Changeset: 7b3984cb Author: David Holmes <dholmes@openjdk.org> Date: 2022-11-18 00:46:09 +0000 URL: https://git.openjdk.org/jdk/commit/7b3984cb5a08edb99a233c28331c00b25457d664
18-11-2022

Maybe there should be a new RFE to add these all at once.
17-11-2022

A pull request was submitted for review. URL: https://git.openjdk.org/jdk/pull/11198 Date: 2022-11-16 22:10:18 +0000
16-11-2022

[~alanb] releasing the _extentLocalCache OopHandle fixed the problem. I no longer see any malloc/handle leak. I will file a seperate RFE to address the ServiceThread interaction. Thanks.
16-11-2022

[~alanb] Good point! It may not be a termination bottleneck just this missing OopHandle release. I will check that tomorrow (and still look at improving the interaction with the service thread). Though I also note that this extra release also adds to the potential for that bottleneck.
16-11-2022

[~dholmes] Yes. Implementation would not be trivial. No need to further discuss it in this bug. I'll create an issue. (https://bugs.openjdk.org/browse/JDK-8297115)
16-11-2022

[~dholmes] Are you going to your repeat your test with the code changed to release _extentLocalCache?
16-11-2022

[~alanb] I am considering a bulk add, and also moving as much work as possible to the callee to take some load off the service thread. The OopHandleList management makes things a little awkward. [~rehn] are you suggesting we try to define a handshake that is effectively a request for any JavaThread to do some work on behalf of the terminating thread? Spreading the load like that may work in one sense, but stealing arbitrary threads to do some internal VM book-keeping like this seems a questionable idea in general. Worth thinking about though - but as a significant future enhancement. I've also no idea how you say "here is a handshake for anyone" as normally handshakes need a target thread. ??
┄┄┄┄┄┄┄┄┄┄┄┄┄┄┄┄┄┄┄┄
EXERCISE BRIEF: Please copy part of the JDK bug thread word for word, starting at the words "[~alanb] releasing the" and stopping after "to release _extentLocalCache?".

Stored data:
┄┄┄┄┄┄┄┄┄┄┄┄┄┄┄┄┄┄┄┄
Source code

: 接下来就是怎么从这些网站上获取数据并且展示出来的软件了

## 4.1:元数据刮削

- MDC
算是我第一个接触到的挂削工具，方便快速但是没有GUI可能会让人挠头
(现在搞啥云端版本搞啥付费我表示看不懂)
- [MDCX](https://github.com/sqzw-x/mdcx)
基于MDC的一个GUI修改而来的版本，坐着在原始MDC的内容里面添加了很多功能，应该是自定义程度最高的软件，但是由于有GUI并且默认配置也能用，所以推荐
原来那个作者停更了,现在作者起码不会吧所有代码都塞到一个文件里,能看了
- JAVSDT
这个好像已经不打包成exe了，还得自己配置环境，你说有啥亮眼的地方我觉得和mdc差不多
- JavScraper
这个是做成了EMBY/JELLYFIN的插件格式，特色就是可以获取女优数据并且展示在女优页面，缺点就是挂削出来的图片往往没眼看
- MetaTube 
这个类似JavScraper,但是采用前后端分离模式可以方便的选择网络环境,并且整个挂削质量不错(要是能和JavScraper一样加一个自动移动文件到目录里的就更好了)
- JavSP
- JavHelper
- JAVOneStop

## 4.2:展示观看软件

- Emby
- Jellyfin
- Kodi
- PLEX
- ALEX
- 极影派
┄┄┄┄┄┄┄┄┄┄┄┄┄┄┄┄┄┄┄┄
TASK RESPONSE:
[~alanb] releasing the _extentLocalCache OopHandle fixed the problem. I no longer see any malloc/handle leak. I will file a seperate RFE to address the ServiceThread interaction. Thanks.
16-11-2022

[~alanb] Good point! It may not be a termination bottleneck just this missing OopHandle release. I will check that tomorrow (and still look at improving the interaction with the service thread). Though I also note that this extra release also adds to the potential for that bottleneck.
16-11-2022

[~dholmes] Yes. Implementation would not be trivial. No need to further discuss it in this bug. I'll create an issue. (https://bugs.openjdk.org/browse/JDK-8297115)
16-11-2022

[~dholmes] Are you going to your repeat your test with the code changed to release _extentLocalCache?